DOCUMENT EXTRACT |

The opening gala of the 2017 Ateneo Career Fair last Friday, February 10, was a worthwhile affair. I was inspired to hear university administrators, student leaders, and fellow alumni repeatedly underscore purpose as a primary motivation in the life that they will choose to live after graduation. It seems that despite all the comforts that millennials are known to embrace, the old metrics of success – money, fame, and power – are no longer enough to make this generation happy. "Be champions for nation-building," VP for Loyola Schools Luz Vilches urged the seniors, giving a push to the Ateneans' purpose-oriented mission of being women and men for others.
Another notable speaker that evening was Carla Siojo, the director of the college placement office. Ms. Siojo introduced the Japanese concept of ikigai (生き甲斐), raison d'être for the French and simply, for most, a reason for being.

ACTIVITY |
Write out the stretch of the career fair article above from "The opening gala" through "men for others." word for word.

DATA SHOWN |
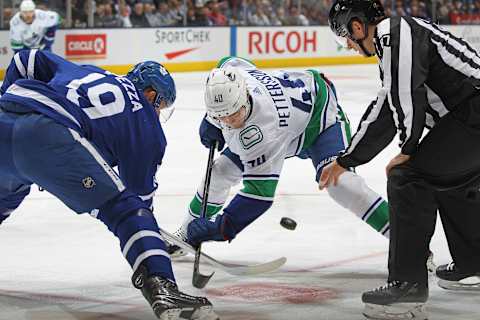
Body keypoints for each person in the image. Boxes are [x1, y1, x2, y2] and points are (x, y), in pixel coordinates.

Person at [0, 49, 217, 320]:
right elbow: (138, 204)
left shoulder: (92, 71)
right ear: (152, 95)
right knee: (125, 209)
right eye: (161, 105)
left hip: (6, 115)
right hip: (49, 134)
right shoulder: (148, 126)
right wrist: (148, 233)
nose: (159, 112)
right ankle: (162, 286)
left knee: (5, 197)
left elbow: (26, 59)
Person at [324, 0, 480, 318]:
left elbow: (407, 94)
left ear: (357, 26)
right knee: (446, 177)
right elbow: (385, 107)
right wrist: (347, 159)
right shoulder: (396, 42)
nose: (350, 47)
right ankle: (472, 263)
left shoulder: (395, 32)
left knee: (408, 177)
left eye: (346, 39)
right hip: (471, 118)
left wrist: (407, 149)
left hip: (474, 114)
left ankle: (407, 286)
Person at [169, 56, 391, 258]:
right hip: (293, 112)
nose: (228, 122)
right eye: (220, 116)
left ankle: (406, 242)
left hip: (322, 121)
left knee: (341, 184)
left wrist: (222, 228)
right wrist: (211, 120)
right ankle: (186, 232)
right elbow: (228, 60)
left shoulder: (265, 129)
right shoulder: (233, 76)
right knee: (220, 172)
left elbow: (259, 195)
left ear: (244, 98)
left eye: (233, 114)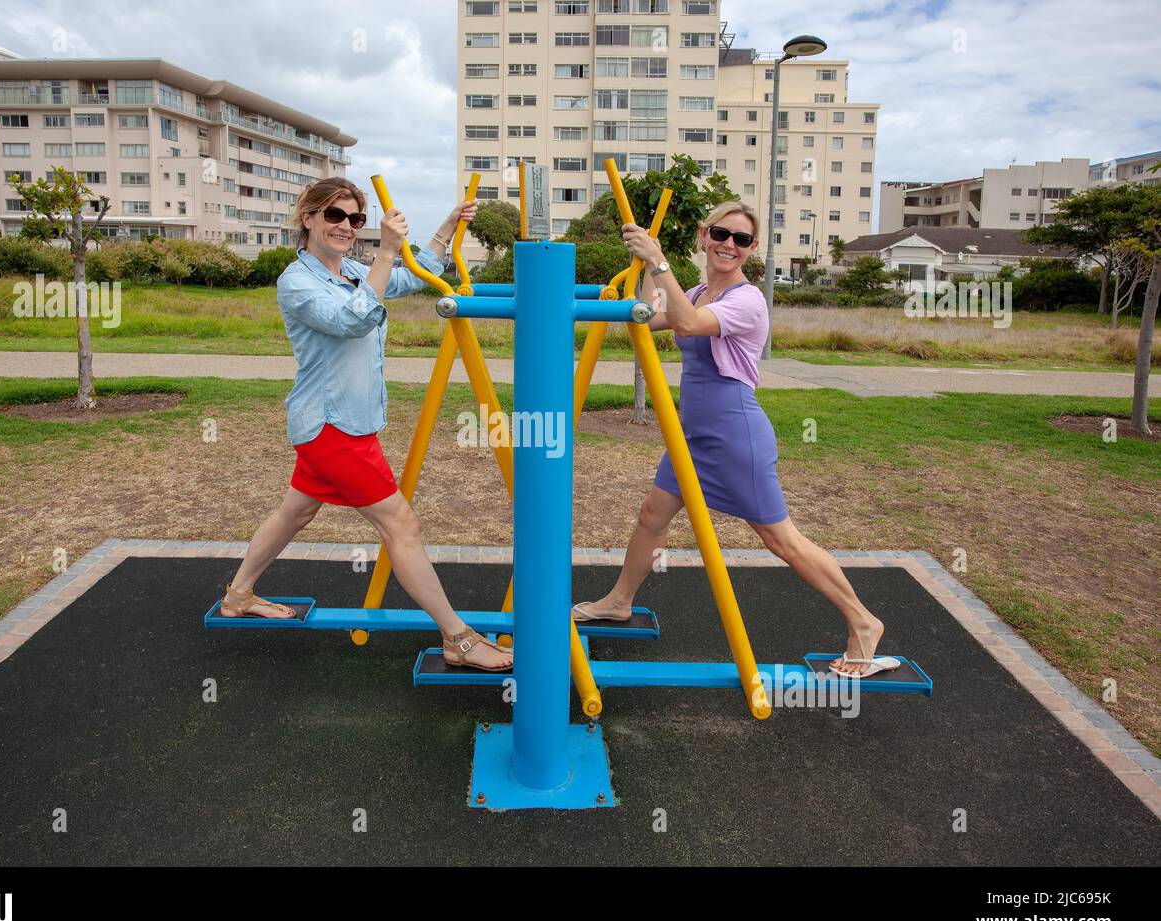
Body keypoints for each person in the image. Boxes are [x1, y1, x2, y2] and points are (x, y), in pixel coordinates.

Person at [571, 202, 897, 678]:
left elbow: (686, 324)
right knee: (652, 516)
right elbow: (648, 317)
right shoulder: (701, 290)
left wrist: (659, 261)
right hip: (694, 433)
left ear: (751, 249)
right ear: (705, 236)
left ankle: (864, 623)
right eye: (722, 234)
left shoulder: (747, 300)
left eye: (741, 239)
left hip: (734, 435)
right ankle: (620, 601)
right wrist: (645, 266)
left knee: (780, 540)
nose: (729, 244)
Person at [219, 177, 511, 673]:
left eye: (355, 219)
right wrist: (384, 254)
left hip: (345, 424)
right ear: (308, 218)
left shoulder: (353, 270)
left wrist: (444, 227)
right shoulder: (297, 281)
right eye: (334, 216)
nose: (346, 227)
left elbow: (413, 276)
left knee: (296, 513)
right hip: (331, 427)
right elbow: (354, 320)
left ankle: (238, 595)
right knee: (402, 525)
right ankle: (457, 638)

FINISHED EXERCISE |
The opening gala of the 2017 Ateneo Career Fair last Friday, February 10, was a worthwhile affair. I was inspired to hear university administrators, student leaders, and fellow alumni repeatedly underscore purpose as a primary motivation in the life that they will choose to live after graduation. It seems that despite all the comforts that millennials are known to embrace, the old metrics of success – money, fame, and power – are no longer enough to make this generation happy. "Be champions for nation-building," VP for Loyola Schools Luz Vilches urged the seniors, giving a push to the Ateneans' purpose-oriented mission of being women and men for others.